Kutipan untuk Dibaca
• • • • • • •

Opini
Paulus Laratmase
Akhir Juli 2021.

Toraja – Tulisan ini merupakan sharing saya atas pengalaman spiritual menghadiri upacara penguburan dari seorang anak adat atau tokoh budaya yang refleksi-refleksinya atas budaya Tana Toraja sangat mendalam.

Kita baru saja kehilangan anak adat Tana Toraja yang begitu besar cintanya untuk melestarikan budaya Toraja semasa hidupnya, Paulus Pasang Kanan.
Ritual penguburan yang dikemas dalam adat budaya Tana Toraja sepanjang 7 hari berturut-turut dari tanggal 10 Juli 2021 sampai 17 Juli 2021 menjadi ritual budaya yang unik sekaligus menjadi pengalaman yang menarik dalam hidup saya.

Betapa kaya ternyata kazanah budaya di tanah air tercinta Indonesia.
Paulus Pasang Kanan, Budayawan Tana Toraja itu hari ini telah terbang tinggi di keabadian. Merpati tua begitu ia selalu menyebut dirinya di masa tuanya itu kini telah menuntaskan hidupnya di dunia secara paripurna. Ia telah mewariskan sebuah kecintaan pada budaya yang telah membesarkan hidupnya selama ini.

Bersama istrinya Fransisca Sampe Ronting, ia memang suka menganalogikan diri mereka sebagai “Sepasang Merpati Tua”. Analogi ini menjadi refleksi filosofis kehidupan mereka dengan segala pergumulannya dalam mendidik anak-anaknya, dalam hidup menggereja, dalam hidup sosial masyarakat, termasuk dalam merawat budaya tanah kelahirannya Toraja. Semua dilakukan dengan ketulusan hati seperti merpati.

Dalam terbangnya, saya yakin ia akan tetap menjaga agar budaya Toraja yang dicintainya itu tetap lestari. Sebuah warisan yang tak ternilai harganya dimana arus modernisasi berusaha menggerus peradaban masyarakatnya. Semasa hidupnya ia suka sekali bercerita mengenai kekayaan adat Tana Toraja, khususnya Rambu Solo.

• • • • • • •

Kumpulan Data
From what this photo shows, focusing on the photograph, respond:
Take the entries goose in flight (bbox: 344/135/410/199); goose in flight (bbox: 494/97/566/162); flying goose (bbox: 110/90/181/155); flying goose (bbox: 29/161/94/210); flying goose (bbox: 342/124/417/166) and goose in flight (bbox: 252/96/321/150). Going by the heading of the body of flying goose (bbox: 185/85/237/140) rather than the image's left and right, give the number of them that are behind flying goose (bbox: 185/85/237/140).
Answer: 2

• • • • • • •

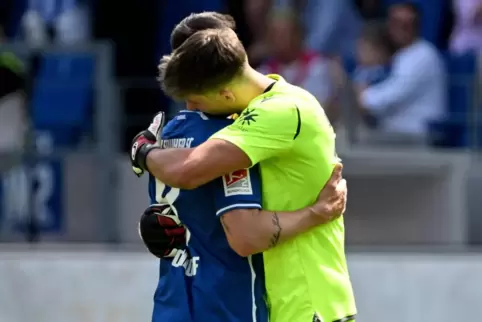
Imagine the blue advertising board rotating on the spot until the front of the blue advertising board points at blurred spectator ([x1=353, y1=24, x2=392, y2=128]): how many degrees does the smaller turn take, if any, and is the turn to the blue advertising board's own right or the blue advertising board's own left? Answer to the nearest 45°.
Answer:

• • • • • • •

Yang Perlu Dikerjakan
A - Menurut kutipan tentang Paulus Pasang Kanan, mengapa ia dan istrinya menyebut diri mereka “Sepasang Merpati Tua”? Jelaskan dalam satu sampai tiga kalimat.
B - Tulis lagi bagian kutipan yang diawali “Toraja – Tulisan” dan diakhiri “Paulus Pasang Kanan.”, lalu ganti “anak adat” dengan “putra adat”.
C - Menurut kutipan, berapa lama ritual penguburan Paulus Pasang Kanan berlangsung?

Daftar Jawaban
A - Sebutan itu menjadi gambaran hidup mereka dengan segala pergumulannya, yaitu mendidik anak-anak, hidup menggereja, hidup bermasyarakat, dan merawat budaya Toraja. Semua itu mereka lakukan dengan ketulusan hati seperti merpati.

B -
Toraja – Tulisan ini merupakan sharing saya atas pengalaman spiritual menghadiri upacara penguburan dari seorang putra adat atau tokoh budaya yang refleksi-refleksinya atas budaya Tana Toraja sangat mendalam.

Kita baru saja kehilangan putra adat Tana Toraja yang begitu besar cintanya untuk melestarikan budaya Toraja semasa hidupnya, Paulus Pasang Kanan.

C - Tujuh hari berturut-turut, dari 10 Juli 2021 sampai 17 Juli 2021.